ROLNIK - Veja, apesar de muita experiência paulistana, eu já tinha trabalhado como consultora em vários pontos do País, como Belo Horizonte, Salvador, Recife, Natal, Campo Grande, e achava que conhecia outras realidades. Na verdade conhecia muito pouco, mas dava para ter uma idéia da diversidade do Brasil. Mas a política urbana tradicional ignora a diversidade e as diferenças, e trabalha com uma matriz única. Acho que a experiência foi muito importante para aprender a entender as diversidades... E agora vou ter que trabalhar com diversidades bem maiores...

aU - Então, em certo sentido, a experiência no ministério das cidades foi um aquecimento para o trabalho nas nações unidas...

ROLNIK - Eu tenho trabalhado em outros países como em El Salvador, Costa Rica, Equador. Dei cursos e palestras para profissionais da área na Argentina, no Uruguai, no Chile. Nesse campo específico, eu conheço razoavelmente a América Latina. Também acompanhei os Fóruns Urbanos Mundiais junto ao UN-Habitat, desde Istambul. Então já estou exposta a uma visão mais internacional da questão, mas o mundo asiático e o mundo árabe ainda são inteiramente desconhecidos para mim...
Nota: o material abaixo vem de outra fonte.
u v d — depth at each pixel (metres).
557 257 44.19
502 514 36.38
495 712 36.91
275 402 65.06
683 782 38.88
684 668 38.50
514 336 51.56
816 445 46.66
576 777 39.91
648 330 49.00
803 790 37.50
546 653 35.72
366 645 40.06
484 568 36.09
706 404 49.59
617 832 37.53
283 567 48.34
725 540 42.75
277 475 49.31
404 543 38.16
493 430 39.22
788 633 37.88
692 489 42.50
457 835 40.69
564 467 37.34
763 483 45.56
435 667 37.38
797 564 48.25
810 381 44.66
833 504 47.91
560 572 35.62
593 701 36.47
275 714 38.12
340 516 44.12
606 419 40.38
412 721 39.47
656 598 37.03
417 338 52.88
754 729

aU - E no momento, muitos países em vias de desenvolvimento estão passando por uma forte urbanização...

ROLNIK - Acho que as minhas prioridades serão África e Ásia, que passam por um processo muito rápido e violento de urbanização. O que nós vivemos na América Latina nos anos 1950, com a migração dos campos para as cidades, os países africanos e asiáticos estão passando agora. Os países daqueles continentes serão a prioridade da relatoria, pois a idéia é tentar evitar que eles cometam os mesmos erros ocorridos na América Latina. Mostraremos a nossa realidade, os resultados da falta de uma política preventiva, para que eles evitem seguir pelo mesmo caminho. Porque no Brasil, só hoje se pensa em política preventiva, nunca se imaginou que nossas cidades se transformariam nessa loucura toda. Minha prioridade será discutir quais as políticas urbanísticas e de acesso ao solo urbano serão possíveis na Ásia e na África para que se evite o caos nas grandes cidades.

aU - Em entrevista para a grande imprensa paulista, a senhora criticou a proliferação de condomínios nas cidades brasileiras. Infelizmente, o problema não é só brasileiro. com o crescimento da violência, esse tipo de moradia é adotado hoje em vários países, tanto da áfrica quanto do oriente médio. isso também será tema de suas preocupações?

ROLNIK - É uma epidemia! Vou entrar com a minha militância anticondomínios! Acho que não poderemos ter direito à moradia se não se fizer cidades mais includentes e coesas. Esse modelo de apartação social, de segregação, todo em gueto, com os ricos fechados em fortaleza fortificada, só tem exacerbado a violência, o mal-estar, o desequilíbrio econômico-social e ambiental de nossa sociedade. Nós vamos ter de aprender a conviver e compartilhar os espaços da cidade. Eu não vejo uma solução que não passe por isso. E acredito que essa é uma utopia possível, a humanidade tem que colocar isso como utopia. Da mesma maneira que se quer colocar como utopia a salvação do planeta de uma ruína ambiental, acho que deveríamos também colocar a utopia de salvar o planeta da ruína sócio-político-territorial para a qual estamos caminhando. Vivemos um momento de crise, e a crise é sempre um excelente momento para se repensar o modelo de civilização.